• SHORT TASK 1:
In the listing, starting at the line containing "catalogue / barcode: US 1638528" and ending at the end of the listing, switch "locality" to "place". Give those lines again with nothing else changed.

• EXCERPT PROVIDED:
____________

# Unit vector perpendicular to two known vectors

1. Jan 10, 2010

### cjwalle

1. The problem statement, all variables and given/known data
Find a unit vector which is perpendicular to both of the vectors a = 4i + 2j - 3k and b = 2i - 3j + k

c = xi + yj + zk

2. Relevant equations
a$$\bot$$c $$\longrightarrow$$ a $$\bullet$$ c

3. The attempt at a solution
Okay, here's what I've done so far.

Take the dot-product of a and c, and b and c
a $$\bullet$$b: 4x + 2y -3z = 0
b $$\bullet$$b: 2x - 3y + z = 0

(1) 4x + 2y -3z = 0
(2) 2x - 3y + z = 0

I isolate z and get rid of x by multiplying (1) with -2 and (2) with 4, then add them:
(1) -8x -4y = -6z
+
(2) 8x -12y = 5z

-16y = 10z

y/z = 10/16

Which again means that:
y = 10m
z = 16m
where m is a constant and $$\neq$$ 0

And then I insert this into (1) to find x:
4x + 2(10m) - 3(16m) = 0
4x + 20m - 48m = 0
x = 7m

c = m(7i + 10j + 16k)

____________

• EXCERPTED RECORDS:
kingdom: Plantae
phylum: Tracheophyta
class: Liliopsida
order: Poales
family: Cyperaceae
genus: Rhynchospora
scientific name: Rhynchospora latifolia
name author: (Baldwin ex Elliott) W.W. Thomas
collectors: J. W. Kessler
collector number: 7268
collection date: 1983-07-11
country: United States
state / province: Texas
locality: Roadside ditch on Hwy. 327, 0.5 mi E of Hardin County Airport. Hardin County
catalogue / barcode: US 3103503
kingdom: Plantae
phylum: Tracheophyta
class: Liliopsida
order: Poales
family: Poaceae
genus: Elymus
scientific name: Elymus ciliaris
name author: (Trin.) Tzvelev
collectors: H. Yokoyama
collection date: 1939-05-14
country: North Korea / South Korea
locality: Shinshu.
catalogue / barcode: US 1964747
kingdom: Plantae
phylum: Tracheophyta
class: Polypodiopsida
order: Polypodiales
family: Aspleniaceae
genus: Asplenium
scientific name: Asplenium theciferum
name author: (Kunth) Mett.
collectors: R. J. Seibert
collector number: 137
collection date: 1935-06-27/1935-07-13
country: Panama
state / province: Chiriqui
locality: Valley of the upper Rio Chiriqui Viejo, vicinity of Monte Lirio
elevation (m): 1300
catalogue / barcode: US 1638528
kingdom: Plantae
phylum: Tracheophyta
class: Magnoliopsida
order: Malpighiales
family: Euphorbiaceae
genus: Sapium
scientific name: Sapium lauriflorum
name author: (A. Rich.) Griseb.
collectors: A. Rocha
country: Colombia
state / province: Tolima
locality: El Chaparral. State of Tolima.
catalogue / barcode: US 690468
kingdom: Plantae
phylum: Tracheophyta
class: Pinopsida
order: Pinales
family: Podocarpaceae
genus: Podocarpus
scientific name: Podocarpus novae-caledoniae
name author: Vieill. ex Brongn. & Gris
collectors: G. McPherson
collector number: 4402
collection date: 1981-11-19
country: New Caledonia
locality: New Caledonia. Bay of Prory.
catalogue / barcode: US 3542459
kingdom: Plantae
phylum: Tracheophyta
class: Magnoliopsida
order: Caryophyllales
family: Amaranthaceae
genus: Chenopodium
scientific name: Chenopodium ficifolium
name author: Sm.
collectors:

____________

• SHORT TASK 2:
List the numbered section headings in the forum post on the unit vector.

• PROBLEM SOLUTION 1:
catalogue / barcode: US 1638528
kingdom: Plantae
phylum: Tracheophyta
class: Magnoliopsida
order: Malpighiales
family: Euphorbiaceae
genus: Sapium
scientific name: Sapium lauriflorum
name author: (A. Rich.) Griseb.
collectors: A. Rocha
country: Colombia
state / province: Tolima
place: El Chaparral. State of Tolima.
catalogue / barcode: US 690468
kingdom: Plantae
phylum: Tracheophyta
class: Pinopsida
order: Pinales
family: Podocarpaceae
genus: Podocarpus
scientific name: Podocarpus novae-caledoniae
name author: Vieill. ex Brongn. & Gris
collectors: G. McPherson
collector number: 4402
collection date: 1981-11-19
country: New Caledonia
place: New Caledonia. Bay of Prory.
catalogue / barcode: US 3542459
kingdom: Plantae
phylum: Tracheophyta
class: Magnoliopsida
order: Caryophyllales
family: Amaranthaceae
genus: Chenopodium
scientific name: Chenopodium ficifolium
name author: Sm.
collectors:

• PROBLEM SOLUTION 2:
1. The problem statement, all variables and given/known data
2. Relevant equations
3. The attempt at a solution